Di tengah perkembangan Yayasan Pondok Pesantren Maraqitta’limat

yang begitu pesat, TGH.M.Zainuddin Arsyad berpulang ke rahmatullah pada

tanggal 4 Februari 1991, beliau meninggalkan seorang istri dan 6 orang putra.

Sebelum meninggal, beliau menunjuk putra beliau yang ketiga, TGH.Hazmi

Hamzar sebagai pengganti beliau.

Muktamar Yayasan Maraqitta’limat mengukuhkan TGH.Hazmi

Hamzar sebagai pucuk pimpinan Yayasan pondok Pesantren Maraqitta’limat.
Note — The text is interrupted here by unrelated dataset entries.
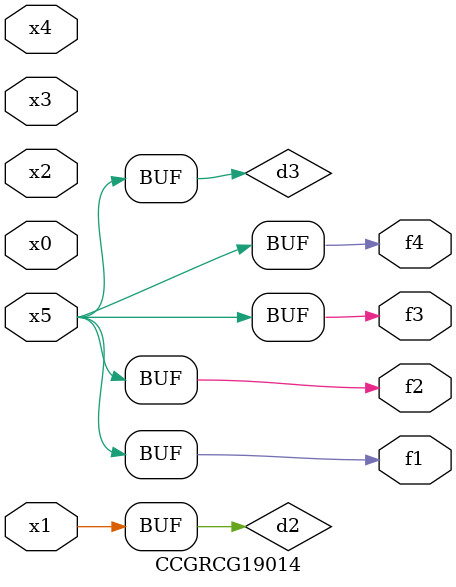
<source format=v>
module CCGRCG19014(
	input x0, x1, x2, x3, x4, x5,
	output f1, f2, f3, f4
);

	wire d1, d2, d3;

	not (d1, x5);
	or (d2, x1);
	xnor (d3, d1);
	assign f1 = d3;
	assign f2 = d3;
	assign f3 = d3;
	assign f4 = d3;
endmodule

</source>
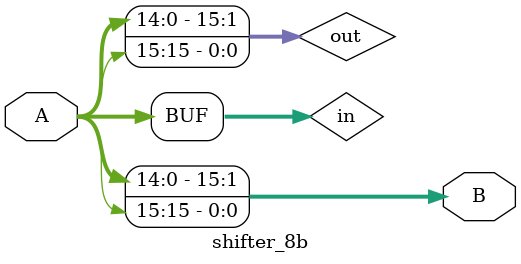
<source format=v>


module shifter_8b(
	A,
	B
);


input wire	[15:0] A;
output wire	[15:0] B;

wire	[15:0] in;
wire	[15:0] out;




assign	out[15:1] = in[14:0];


assign	out[0] = in[15];


assign	B = out;
assign	in = A;

endmodule

</source>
Sampai sampai saat ini Yayasan Pondok Pesantren Maraqitta’limat memiliki

19 Madrasah Ibtidaiyah, 3 SD Islam, 17 Madrasah Tsanawiyah, Madrasah


Aliyah, 2 buah SMU, dan beberapa buah SMK serta 2 buah perguruan tinggi

yaitu STIKES dan STKIP Hamzar.

Selain mengelola bidang pendidikan, Maraqitta’limat juga bergerak di

bidang dakwah dan social yang ditandai dengan ratusan majelis ta’lim dan

berdirinya beberapa pantai Asuhan yang tersebar di berbagai wilayah di

provinsi Nusa Tenggara Barat bahkan di luar provinsi NTB seperti Sulawesi

Selatan dan Kalimantan Timur.

Di bidang ekonomi, Yayasan Maraqitta’limat memiliki Koperasi

Pondok Pesantren Putra Hamzar yang di ketuai oleh H. Mashal, SH.MM (putra

TGH.M.Zainuddin Arsyad yang ke-5). Di usia yang ke – 58 Yayasan

Maraqitta’limat memiliki berbagai macam program yang harus tuntas di tahun

2010 diantaranya program satu rumah satu sarjana yang mendapat respon

positif dari Menteri Agama RI, pendirian Radio Ummat Al-Hamzar,

pembentukan Pusat Bimbingan konseling dan sejumlah program lainnya.